At the first board meeting, it was apparent that most of these moms knew each other already! I was older than they were (“Wow, you have a son in senior year and one in kindergarten! You look so young!”) They must have sensed that I was willing to do whatever I could to fit in. “We have an opening in the communications job. Would you like to do the school newsletter?” I said yes without knowing just how much work that would involve. I mean, I had been on the high school newspaper, rounding out that brief career as editor of the opinion page, so I’m not work-a-phobic. As newsletter chairperson, I was required to attend all board and general meetings, take notes, gather announcements, write the newsletter, meet with the principal for approval, then publish the thing and get it copied. After that, all I had to do was count them out by classes and distribute them to all teachers and staff. It was a full-time, thankless job. Worst part was that no matter how hard I tried, I was the newsletter lady and although I met several teachers, I wasn’t an officer in the organization and really didn’t establish any long-term connections with the rest of the PTO moms.
It was a blessing in disguise.
The PTO officers ran that organization like they were CEO’s of a bank. They were pushy and unopen to new ideas. We do it this way. Blah blah blah. I was sick of them before we hit the
Christmas winter break, and I dreaded going to the board meetings. The only saving grace was my chumminess with the principal, who knew my son by name and became aware of his challenges. When I brought the newsletter to her each month, we’d have little chats, and I was not just another face in the school.
So, I shut up and wrote my little newsletter, got it out on time, for the most part, and finished out the year. Needless to say, I have not been interested in any further PTO activity. Still, I buy overpriced cookie dough, frozen pies, and endless magazines, just so I have to spend only 7 bucks to send my kid on a field trip.

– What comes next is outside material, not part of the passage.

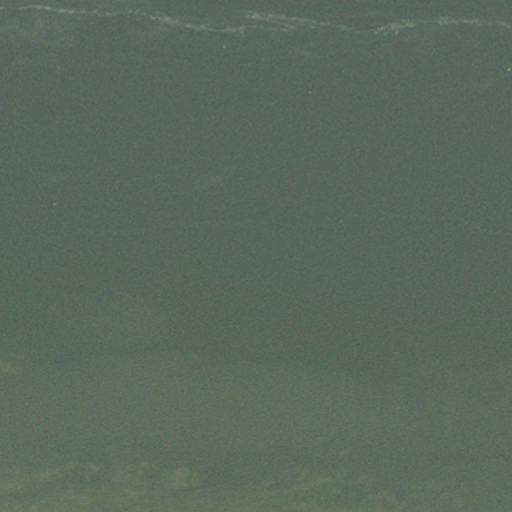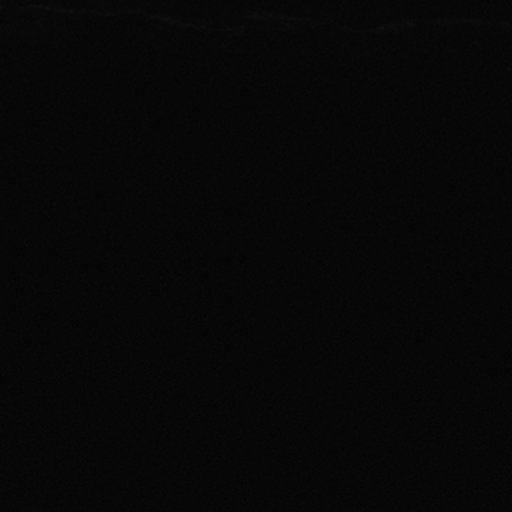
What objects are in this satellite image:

When I got the email from the Middle School PTO, concerning their upcoming fundraiser, I was a little surprised, even though I was familiar with their M.O..

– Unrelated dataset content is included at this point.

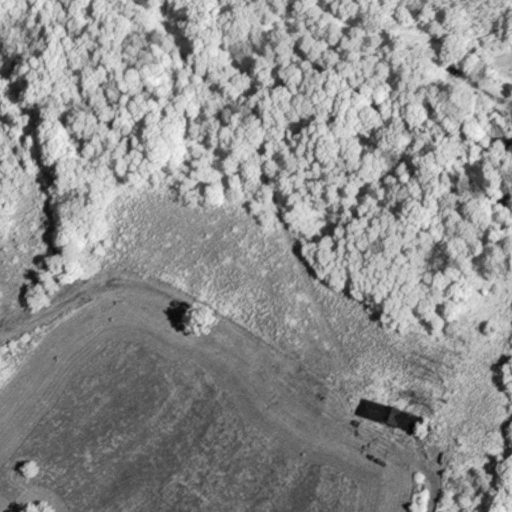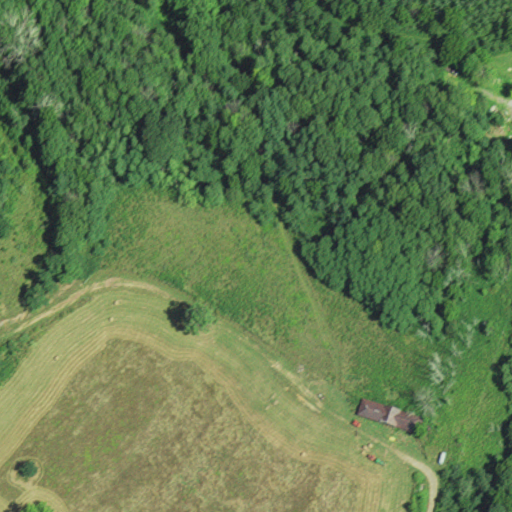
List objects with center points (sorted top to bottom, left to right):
road: (241, 335)
building: (390, 419)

One of their annual fundraisers is called the Coffee House. It’s a Friday evening when the kids can come to school, hang out, have snacks, listen to tunes, dance, etc. We used to call them dances, but I guess this is looser than that. Parents are welcome, and there are raffles and silent auctions.

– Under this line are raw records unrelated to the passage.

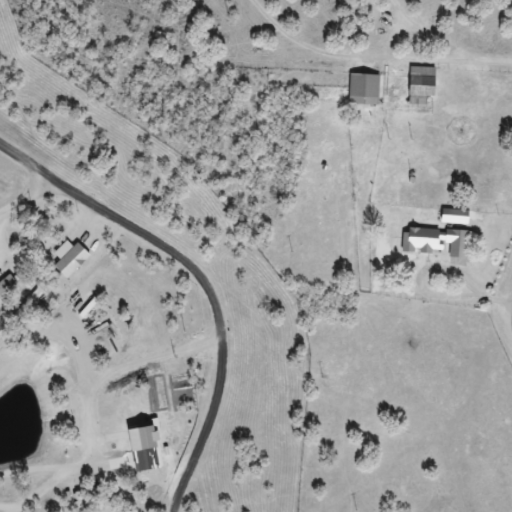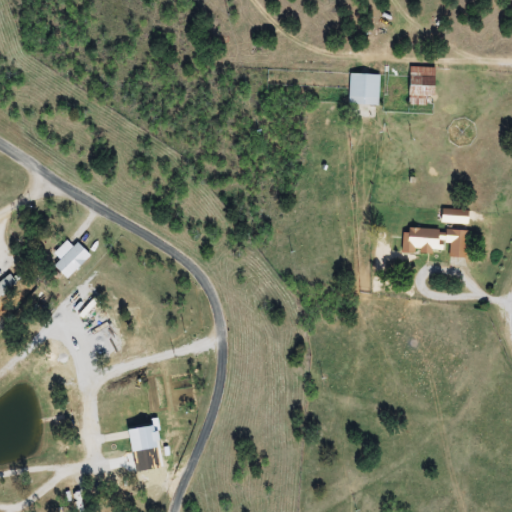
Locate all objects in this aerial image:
building: (424, 85)
building: (366, 89)
road: (17, 190)
building: (458, 218)
building: (437, 242)
building: (72, 259)
building: (7, 285)
road: (142, 296)
road: (272, 342)
building: (141, 420)
road: (457, 426)
road: (443, 475)
road: (348, 482)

Each team/class creates a basket for the raffle, and they are themed. Son’s class has been assigned the theme of “Pop Culture.” Fine and dandy.
The thing that annoys me to no end is that this email states the theme and suggests donations for the basket. There’s a long list of suggestions, too, and an invite to buy gift cards for the basket from a site that benefits the PTO, meaning, wow, a double bonus for the PTO coffers.
Nowhere in this email is the word “please.” No “Please consider donating an item for the raffle basket.” No “We would appreciate a donation.” Not one polite word asking for my thoughtful gift to their raffle.
It’s just: We’re having a raffle. We would like these things, and they are due on February 1st.
And then there’s the “thanks in advance.” Sorry, that’s too little, too late.
But I guess I should be happy enough to see a thanks in advance. After all, they are the PTO.